11. Mark FarinaMark Farina is a great house DJ. This is as close to a fact as you’ll find in this countdown: he’s been doing it longer, and better, and to the acclaim of more people who know, than just about anyone. From London … to Chicago … to LA, as the song goes. If it’s been done on turntables with house records, it’s been done by Mark Farina.
And yet, in a strange twist of fate, those of us who, really, really, love Mark Farina’s DJing don’t want him to play house music. We want ‘Mushroom Jazz’. That was the name he gave to his mixtape/CD compilation series, his legendary Monday night residency in San Francisco, and more importantly to his invention of a new way of DJing.
It was a simple idea: instead of playing hip-hop records like hip-hop DJs do, with short, sharp mixes between songs punctuated by scratching and live ‘sampling’ with the cross-fader, Mark would play hip hop records like house records, drawing out the groove, emphasizing repetition and playing 2 and 3 records together in extended blends.
Simple, but, er… HARD. For one: hip hop records are not made like that.
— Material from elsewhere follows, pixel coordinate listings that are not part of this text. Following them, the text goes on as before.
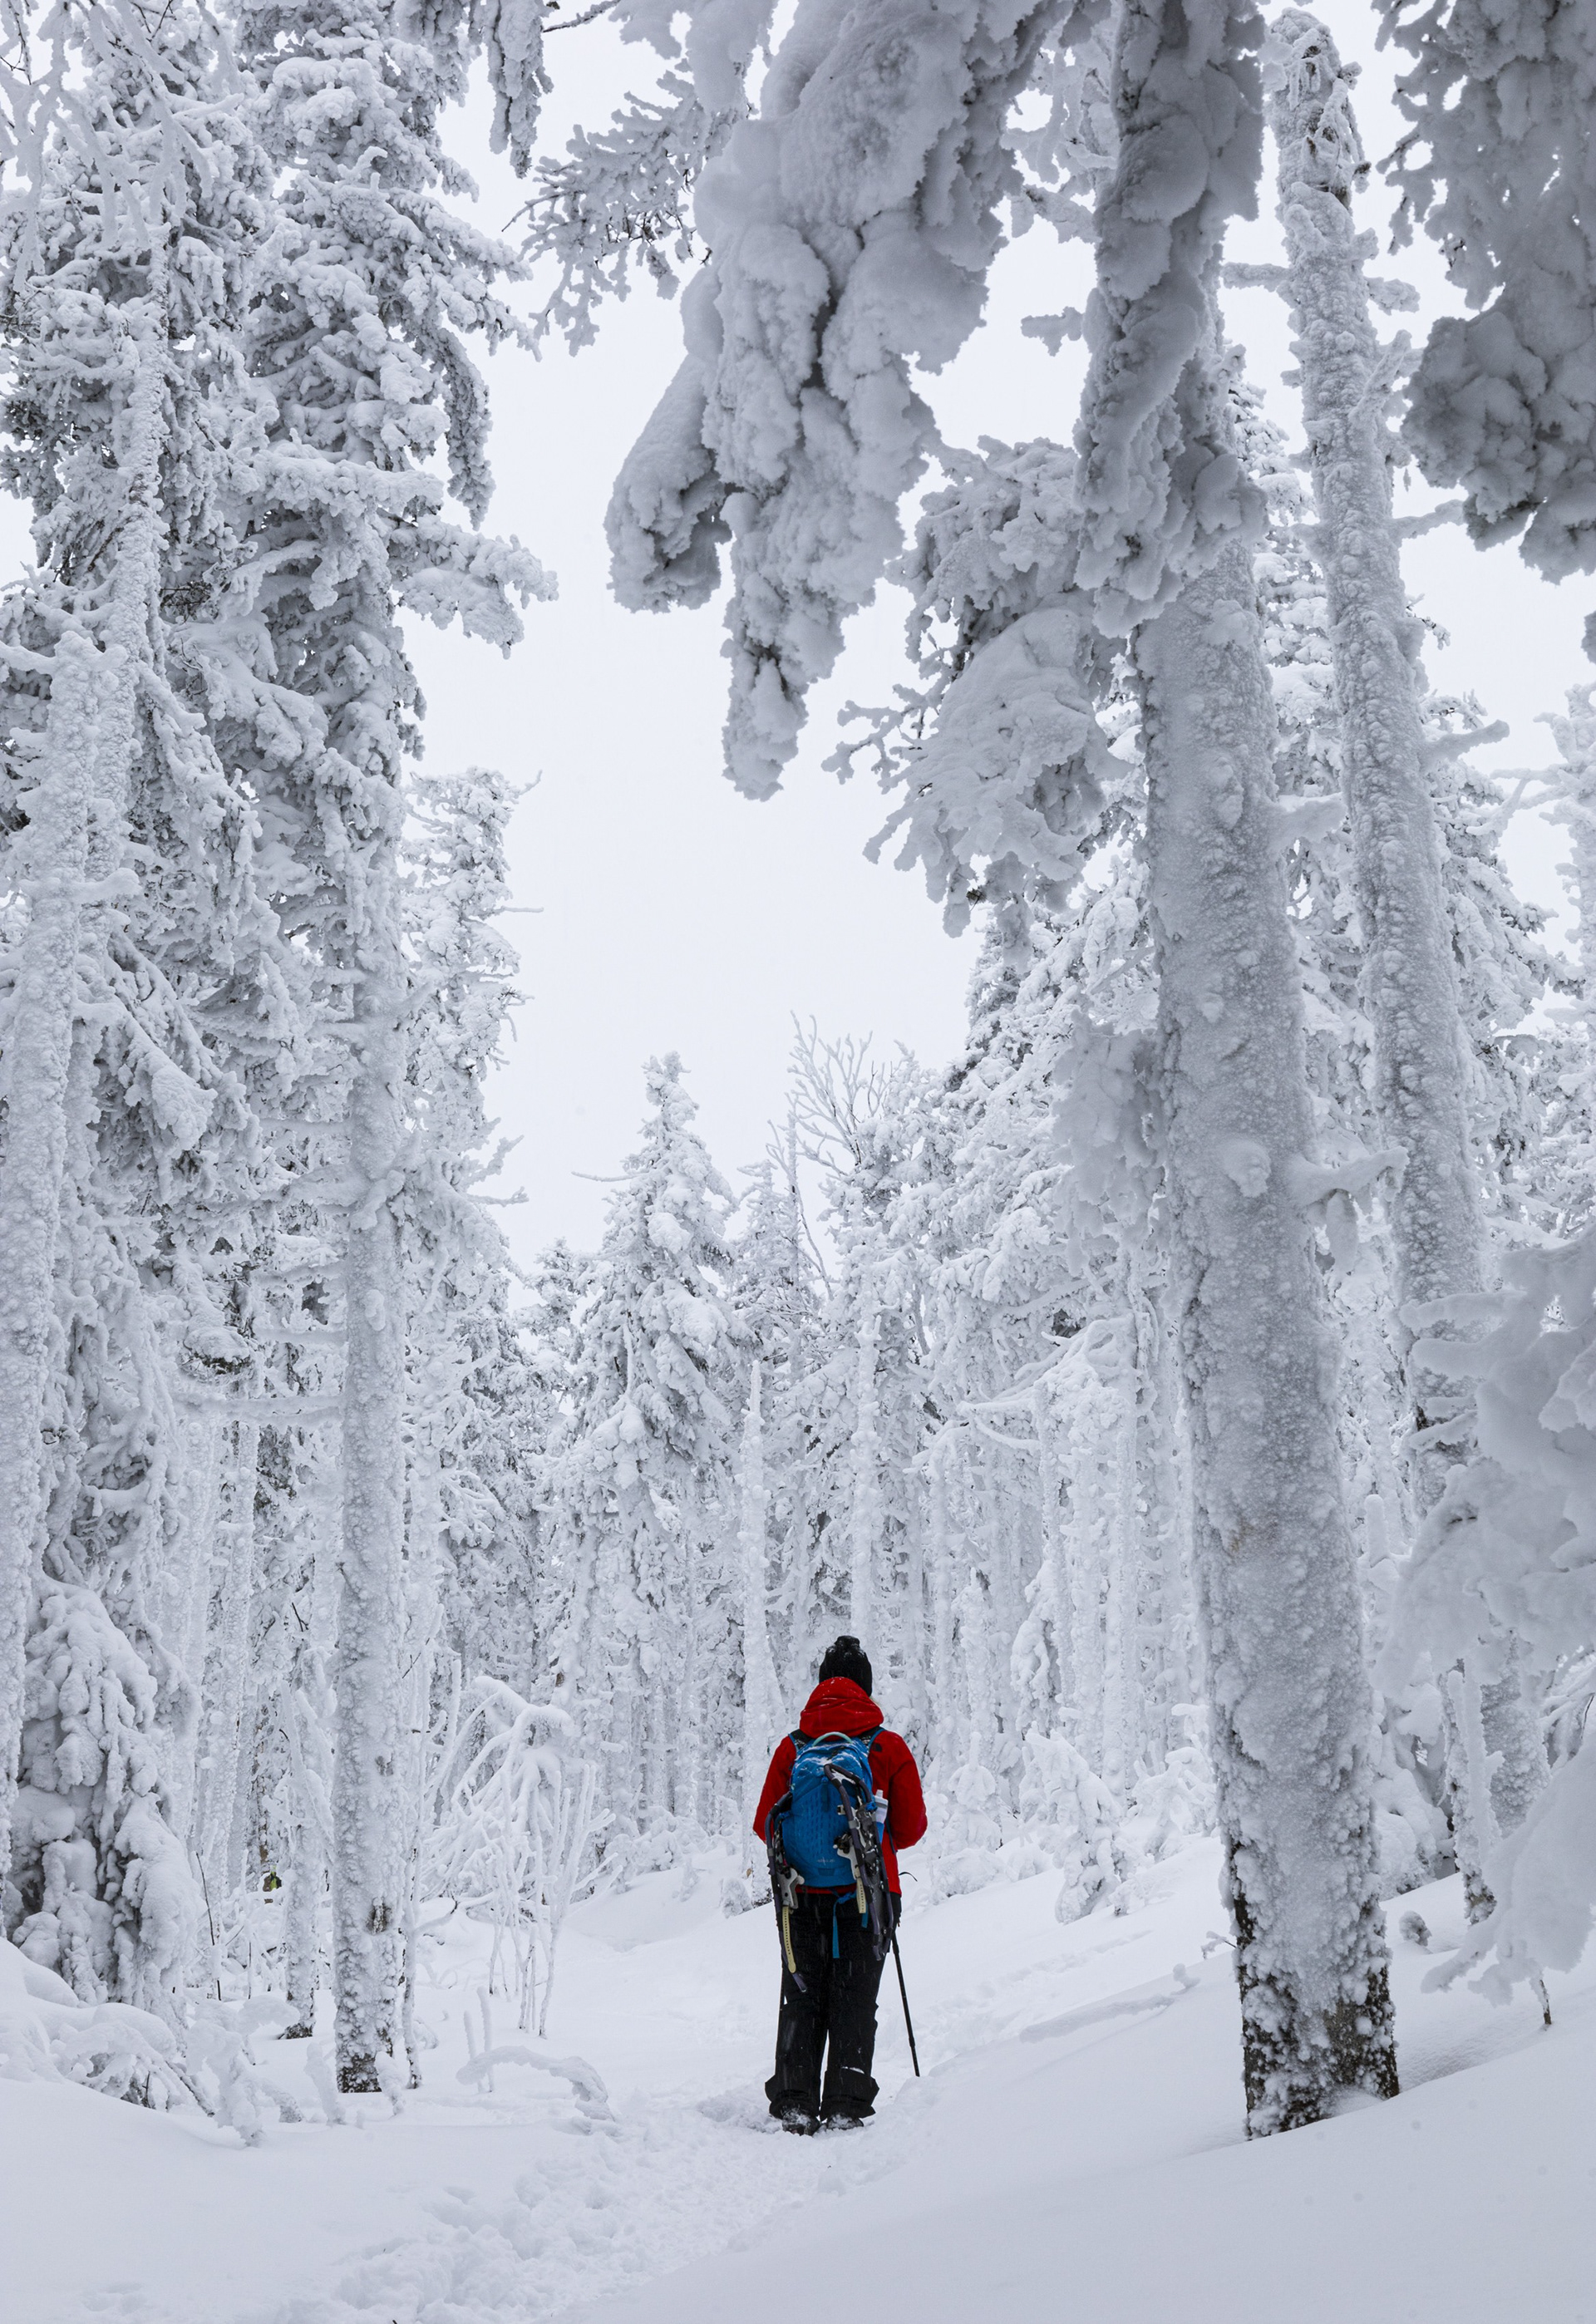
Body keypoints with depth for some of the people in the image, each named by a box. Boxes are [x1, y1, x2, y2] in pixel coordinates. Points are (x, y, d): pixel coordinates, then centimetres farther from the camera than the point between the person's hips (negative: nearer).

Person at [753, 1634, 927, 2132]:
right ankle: (846, 2104, -1)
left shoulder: (792, 1746, 0)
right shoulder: (889, 1746, -3)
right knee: (855, 1998, 5)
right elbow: (911, 1828, 0)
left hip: (802, 1892, 1)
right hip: (868, 1892, -1)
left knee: (801, 1998, 9)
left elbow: (765, 1825, 3)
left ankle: (795, 2101, 2)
They don’t offer extended sections of isolated rhythm, so you either have to be really good at using two copies of the record to extend the groove, or you have to have an instrumental verison of the track. This latter option presents a different danger: instrumental versions of hip-hop tracks are terribly boring. As musically brilliant as much hip-hop production is, it’s almost always designed to profile the rap, and as such it never goes anywhere. Those little motifs just can’t stand on their own.
But Mark Farina can make them stand, jump, pirouette, and run a marathon. His Mushroom Jazz sessions were both entrancing and utterly compelling. They required a DJ willing and able to be constantly in the mix, creating something new from raw materials and never losing control over the direction of the music. The club became a phenomenon (on Monday nights!) – a place where you had the legitimate sense that new ground was being broken. The groove was positively enormous, and he would spike it with extended vocals from Craig Mack or De La or the J5 and we would dance for hours at the edge of the dancefloor, shaking our heads at the unbelievable brio, sure we were watching our generation’s Dizzy Gillespie cut loose.